Planners regularly argued for increased density of residential dwellings in urban areas he said, but the creation of one-off dwellings in unplanned spaces was “not a constructive or sustainable approach to density” and “threatens a dangerous precedent” at a number of levels, he said.

Sewage

This included the risk to health and fire safety where one-off dwellings on an “ad hoc basis” had no independent access to infrastructure or utilities such as sewage and gas. There were also concerns about the effect on the community, with neighbours potentially losing privacy, suffering noise disturbance, and the loss of mature vegetation or landscape screening.

The durability of modular type structures as residential dwellings was also a concern, he said.

“Everything we do has to be sustainable. One off temporary dwellings, ad hoc backland infill and shed/log cabin dwellings in back gardens are not the answer to the housing shortage,” he said.

“Aside also from the impact on individual communities, the precedent they create would create an opportunity for the unscrupulous to flood the market with inappropriate rental properties that would deepen the market challenge.”

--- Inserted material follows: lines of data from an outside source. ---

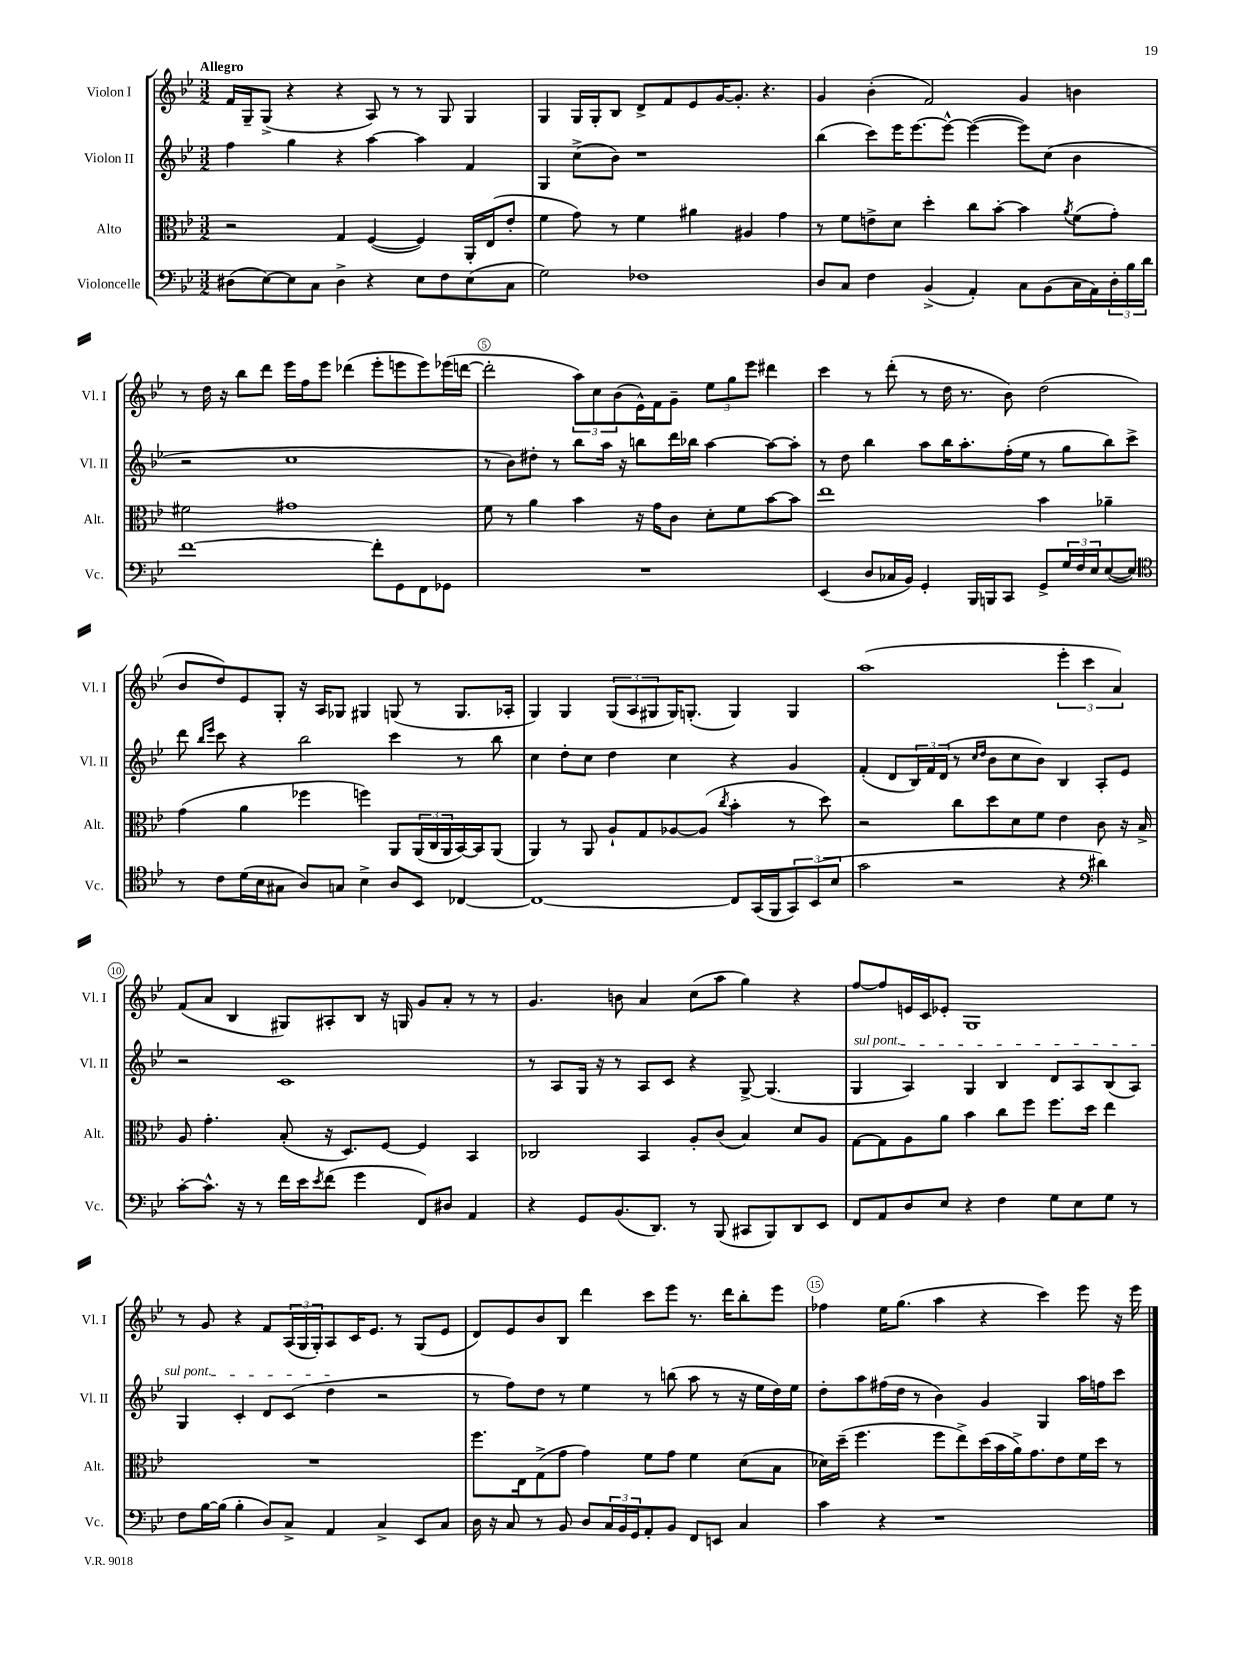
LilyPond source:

<<
\new StaffGroup <<
\new Staff = "s0" \with { instrumentName = "Violon I" shortInstrumentName = "Vl. I" } {
    \clef treble \key bes \major \numericTimeSignature \time 3/2 \tempo "Allegro"
    f'16 g16-- g8->( r4 r4 a8) r8 r8 g8 g4 |
    g4 g16 g16-. bes8 d'8-> f'8 ees'8 g'16~ g'8.-. r4. |
    g'4 bes'4-.( f'2) g'4 b'4 |
    r8 d''16 r16 bes''8 d'''8 ees'''16 f''16 ees'''8 des'''4( ees'''8-. e'''8 e'''8) ees'''16( d'''16~ |
    d'''2-. \tuplet 3/2 { a''8) c''8 bes'8( } ees'16-^) f'16 g'8-- \tuplet 3/2 { ees''8 g''8 ees'''8 } dis'''4 |
    c'''4 r8 d'''8-.( r8 d''16 r8. bes'8) d''2( |
    bes'8 d''8) ees'8 g8-. r16 a16 ges8 gis4 g8( r8 g8. aes16-. |
    g4) g4 \tuplet 3/2 { g8( a8 gis8 } gis16) g8.-.( g4) g4 |
    a''1( \tuplet 3/2 { ees'''4-. c'''4 a'4) } |
    f'8( a'8 bes4 gis8) ais8-. bes8 r16 g16 g'8 a'8-. r8 r8 |
    g'4. b'8 a'4 c''8( a''8 g''4) r4 |
    f''8~ f''8 e'16 c'16 ees'8-. g1 |
    r8 g'8 r4 f'8 \tuplet 3/2 { a16( g16 g16-.) } a8 c'16 ees'8. r8 g8( ees'8 |
    d'8) ees'8 bes'8 bes8 d'''4 c'''8 ees'''8 r8. d'''16 bes''8-. ees'''8 |
    fes''4 ees''16 g''8.( a''4 r4 c'''4) ees'''8 r16 ees'''16 \bar "|." |
}
\new Staff = "s1" \with { instrumentName = "Violon II" shortInstrumentName = "Vl. II" } {
    \clef treble \key bes \major \numericTimeSignature \time 3/2
    f''4 g''4 r4 a''4~ a''4 f'4 |
    g4 c''8->( bes'8) r1 |
    bes''4( c'''8) ees'''16 ees'''8.~ ees'''8~-^ ees'''4~( ees'''8) c''8( bes'4 |
    r2 c''1 |
    r8 bes'8) dis''8-. r8 bes''8 a''16 r16 b''8 d'''16 bes''16 a''4~ a''8~ a''8-. |
    r8 d''8 bes''4 a''8 bes''16 a''8.-. f''16-.( ees''16 r8 g''8 bes''8) c'''8-> |
    d'''8 \grace { bes''16 ees'''16 } c'''8 r4 bes''2 c'''4 r8 bes''8 |
    c''4 d''8-. c''8 d''4 c''4 r4 g'4 |
    f'4-.( d'8 \tuplet 3/2 { bes16) f'16 d'16( } r8 \grace { c''16 d''16 } bes'8 c''8 bes'8) bes4 a8-. ees'8 |
    r2 c'1 |
    r8 a8 g16 r16 r8 a8 c'8 r4 g8~-> g4.( |
    \once \override TextSpanner.bound-details.left.text = \markup { \italic "sul pont." } g4\startTextSpan a4) g4 bes4 d'8 a8 bes8( a8) |
    g4 c'4-. d'8 c'8( d''4\stopTextSpan r2 |
    r8 f''8) d''8 r8 ees''4 r8 b''8( a''8 r8 r16 ees''16 d''16) ees''16 |
    d''8-. a''8 fis''16( d''16 r8 bes'4) g'4 g4 a''16 f''16 c'''8 \bar "|." |
}
\new Staff = "s2" \with { instrumentName = "Alto" shortInstrumentName = "Alt." } {
    \clef alto \key bes \major \numericTimeSignature \time 3/2
    r2 g4 f4~( f4) a,16-. ees16( ees'8-. |
    f'4 g'8) r8 f'4 ais'4 ais4 g'4 |
    r8 f'8 e'8-> d'8 d''4-. c''8 bes'8~-. bes'4 \acciaccatura { a'8 } f'8( g'8-.) |
    fis'2 gis'1 |
    f'8 r8 a'4 bes'4 r16 g'16 c'8 d'8-. f'8 bes'8~ bes'8 |
    ees''1 bes'4 aes'4-- |
    g'4( a'4 fes''4 f''4) a,8 \tuplet 3/2 { a,16( c16 a,16 } bes,16~) bes,16 a,8( |
    a,4) r8 a,8 a8-! g8 aes8~ aes8( \acciaccatura { c''8 } bes'4-. r8 d''8) |
    r2 c''8 d''8 d'8 f'8 ees'4 c'8 r16 bes16-> |
    a8 g'4.-. bes8-.( r16 d8.) f8~ f4 bes,4 |
    ces2 bes,4 a8-. c'8( bes4) d'8 a8 |
    g8~ g8 a8 a'8 bes'4 c''8 f''8 f''8. d''16 ees''4 |
    R1. |
    f''8. ees16 g8->( g'8 g'4) f'8 g'8 f'4 d'8( bes8 |
    des'16) d''16--( f''4. f''8 ees''8->) d''16( bes'16 a'16->) g'8. ees'8 f'16 d''16 r8 \bar "|." |
}
\new Staff = "s3" \with { instrumentName = "Violoncelle" shortInstrumentName = "Vc." } {
    \clef bass \key bes \major \numericTimeSignature \time 3/2
    dis8( ees8~) ees8 c8 dis4-> r4 ees8 f8 ees8( c8 |
    g2) fes1 |
    d8 c8 f4 bes,4->( a,4-.) c8 bes,8( c16 a,16) \tuplet 3/2 { d16-. bes16 d'16 } |
    f'1~ f'8-. g,8 f,8 ges,8 |
    R1. |
    ees,4( d8 ces16 bes,16) g,4-. bes,,16 b,,16 c,8 g,8-> \tuplet 3/2 { g16 f16 ees16 } ees8~( ees8) |
    \clef tenor r8 c'8 d'16( bes16 gis8 a8) g8 bes4-> a8 bes,8 ces4~ |
    ces1~ ces8 g,16( f,16 \tuplet 3/2 { g,8) bes,8( bes8 } |
    g'2 r2 r4 \clef bass dis'4) |
    c'8~-. c'8.-^ r16 r8 f'16 ees'16 \acciaccatura { ees'8 } f'8( g'4 f,8) dis8 a,4 |
    r4 g,8 bes,8.( d,8.) r8 bes,,8( cis,8 bes,,8) d,8 ees,8 |
    f,8 a,8 d8 ees8 r4 f4 g8 ees8 g8 r8 |
    f8 bes16~ bes16( bes4-. d8) c8-> a,4 c4-> ees,8 c8 |
    d16 r16 c8 r8 bes,8 d8 \tuplet 3/2 { c16 bes,16 g,16 } a,8-. bes,8 f,8 e,8 c4 |
    c'4 r4 r1 \bar "|." |
}
>>
>>
\layout { \context { \Score \override BarNumber.break-visibility = ##(#f #t #t) barNumberVisibility = #(every-nth-bar-number-visible 5) \override BarNumber.stencil = #(make-stencil-circler 0.1 0.3 ly:text-interface::print) } }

City planner John O’Hara on Tuesday told councillors that while he understood the reasons for Mr Lyons’s proposal, there was a considerable risk in allowing the use of cabins.

“There is a real concern that such a proposal may result in substandard accommodation particularly if there are unscrupulous landlords involved,” he said. “You can imagine the situation; it doesn’t have to be one ancillary accommodation at the back garden, it becomes two or three.”

Mr O’Hara also had “grave concerns” about the council’s ability to enforce rules in relation to ensuring a “cabin at the back of someone’s house” was being used by a family member and not for profit.

Mr Lyons's proposal follows the refusal by An Bord Pleanála of the retention of a wooden structure, described as a log cabin, as a dwelling in the rear garden of a semi-detached house in the north Dublin suburb of Raheny.